Would you like to know how much your car is losing in value? Use our tool to find out the 5 year cost, including an auto depreciation calculator.
Custom parts and equipment coverage
Most standard auto insurances cover optional items up to a certain dollar amount. However, if you have a custom paint job or a state-of-the-art sound system, the coverage limit will likely not be enough to pay for repairs or replacements.
The individual equipment cover offers additional protection for upgrades that you make to your vehicle.
Rental car refund
If you have an accident, you may not be able to drive your car for a while, but you still need to get around. Car rental reimbursement covers the cost of renting a car while your car is in business.
Having comprehensive insurance coverage can help repair or replace your windshield if it is damaged. However, your excess applies unless you have full glass coverage for windshield repair.
Many newer cars with advanced safety features, including forward collision warning and automatic braking, require cameras to be recalibrated when a windshield is replaced. This cost can add $ 375 or more to the total cost of replacing the windshield.
It costs extra for full glass supplementary insurance, but the insurance company waives your deductible for repairing or replacing the windshield if you choose this coverage.
Car Insurance Supplements: Are They Worth It?
There are many add-ons that you can include in your auto insurance. But the more you choose, the more your policy will cost. So how do you decide if an add-on is worth it?
"It really depends on the cost and risk," says John Espenschied, agency owner of the Insurance Brokers Group. He recommends asking yourself how much risk you would like to take on your own.
Some people don't mind taking more financial risks, while others want the reassurance that they'll be covered if something happens.
What additional services do I need for motor insurance?
You may not need one. But a few well-chosen add-ons can improve your car insurance coverage and minimize expenses if your vehicle is damaged or breaks down. To decide which, if any, are right for you, you need to weigh the costs and benefits of each.
The key is not to choose every insurance coverage available, but to choose the ones that will protect you from the greatest risks you face depending on your vehicle, driving habits and financial situation.

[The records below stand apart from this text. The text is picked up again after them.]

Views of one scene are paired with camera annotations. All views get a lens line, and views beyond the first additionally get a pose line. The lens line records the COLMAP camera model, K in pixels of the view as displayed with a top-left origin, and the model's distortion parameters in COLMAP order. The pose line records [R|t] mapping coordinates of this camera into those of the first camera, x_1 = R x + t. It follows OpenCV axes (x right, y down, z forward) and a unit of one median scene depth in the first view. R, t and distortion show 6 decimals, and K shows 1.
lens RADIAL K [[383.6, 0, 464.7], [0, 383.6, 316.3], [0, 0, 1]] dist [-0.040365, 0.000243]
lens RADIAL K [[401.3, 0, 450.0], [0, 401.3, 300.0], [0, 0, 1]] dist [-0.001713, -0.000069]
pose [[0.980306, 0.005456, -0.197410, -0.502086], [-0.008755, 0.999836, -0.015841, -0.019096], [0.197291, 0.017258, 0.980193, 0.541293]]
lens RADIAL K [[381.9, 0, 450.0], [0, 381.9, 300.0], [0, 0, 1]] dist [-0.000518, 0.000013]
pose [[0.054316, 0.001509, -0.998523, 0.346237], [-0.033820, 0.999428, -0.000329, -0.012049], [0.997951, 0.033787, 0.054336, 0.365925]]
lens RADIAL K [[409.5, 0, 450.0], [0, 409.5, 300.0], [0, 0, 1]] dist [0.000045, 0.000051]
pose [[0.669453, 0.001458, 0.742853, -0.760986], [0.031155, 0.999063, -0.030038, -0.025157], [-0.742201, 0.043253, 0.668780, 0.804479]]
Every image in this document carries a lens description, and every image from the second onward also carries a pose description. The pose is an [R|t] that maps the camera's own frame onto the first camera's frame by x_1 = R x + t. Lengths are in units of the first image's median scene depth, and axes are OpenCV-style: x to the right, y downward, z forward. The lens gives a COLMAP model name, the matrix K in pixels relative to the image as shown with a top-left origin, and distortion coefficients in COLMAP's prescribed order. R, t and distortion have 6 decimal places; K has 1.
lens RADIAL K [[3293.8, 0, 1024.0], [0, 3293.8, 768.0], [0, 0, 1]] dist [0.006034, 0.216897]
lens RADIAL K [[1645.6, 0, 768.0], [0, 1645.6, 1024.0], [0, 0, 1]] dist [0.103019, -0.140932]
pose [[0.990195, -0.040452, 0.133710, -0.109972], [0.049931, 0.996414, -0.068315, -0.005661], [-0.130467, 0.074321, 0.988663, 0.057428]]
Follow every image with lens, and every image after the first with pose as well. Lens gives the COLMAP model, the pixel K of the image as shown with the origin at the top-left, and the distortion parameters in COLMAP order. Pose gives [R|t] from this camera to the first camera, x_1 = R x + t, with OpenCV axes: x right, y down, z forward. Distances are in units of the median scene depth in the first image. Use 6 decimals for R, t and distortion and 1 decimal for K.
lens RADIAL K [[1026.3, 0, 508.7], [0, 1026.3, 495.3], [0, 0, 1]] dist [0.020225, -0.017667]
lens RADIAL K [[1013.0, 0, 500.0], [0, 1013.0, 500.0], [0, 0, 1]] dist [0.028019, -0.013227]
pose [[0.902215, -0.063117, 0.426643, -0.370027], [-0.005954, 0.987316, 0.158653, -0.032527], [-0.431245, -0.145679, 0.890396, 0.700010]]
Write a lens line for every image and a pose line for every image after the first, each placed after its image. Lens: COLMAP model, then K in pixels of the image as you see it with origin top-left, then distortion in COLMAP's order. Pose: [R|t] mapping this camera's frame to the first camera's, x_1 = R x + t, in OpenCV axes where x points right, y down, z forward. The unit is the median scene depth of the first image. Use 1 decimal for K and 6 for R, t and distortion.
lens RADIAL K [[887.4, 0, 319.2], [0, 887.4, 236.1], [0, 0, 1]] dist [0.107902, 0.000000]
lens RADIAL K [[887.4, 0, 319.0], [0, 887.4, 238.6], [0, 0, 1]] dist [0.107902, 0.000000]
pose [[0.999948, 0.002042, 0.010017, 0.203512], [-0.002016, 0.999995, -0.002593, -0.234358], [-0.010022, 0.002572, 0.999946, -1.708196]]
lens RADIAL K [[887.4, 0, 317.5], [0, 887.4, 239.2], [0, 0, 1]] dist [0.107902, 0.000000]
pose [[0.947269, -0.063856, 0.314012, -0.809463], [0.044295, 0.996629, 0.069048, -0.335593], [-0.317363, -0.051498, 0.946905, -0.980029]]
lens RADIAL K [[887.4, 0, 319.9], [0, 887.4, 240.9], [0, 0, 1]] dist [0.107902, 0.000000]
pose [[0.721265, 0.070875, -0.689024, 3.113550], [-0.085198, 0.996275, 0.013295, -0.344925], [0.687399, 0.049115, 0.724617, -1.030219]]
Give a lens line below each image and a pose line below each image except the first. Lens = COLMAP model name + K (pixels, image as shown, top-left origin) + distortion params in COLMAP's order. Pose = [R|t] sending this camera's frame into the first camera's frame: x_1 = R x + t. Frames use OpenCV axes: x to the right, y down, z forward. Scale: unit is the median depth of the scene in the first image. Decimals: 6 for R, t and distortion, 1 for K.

For example, if you're spending $ 15,000 on a $ 30,000 vehicle, then it probably doesn't make sense to pay for gap insurance. But if you're investing $ 2,000, this is something you should consider.
You may be able to afford to pay for a rental car while your vehicle is being repaired. But would you like to be able to get a refund on the rental car for just a few dollars every year?
Whichever type of insurance you choose, it is important to know what your insurance will and will not pay for. According to Espenschied, people often think they have a break even when they don't.
“They get a stripped-down policy for a cheaper premium without realizing that they are missing coverage. (People) really need to have an honest conversation with their agent or broker and ask, “What am I not insured for? Is there something I don't have? ’" He said.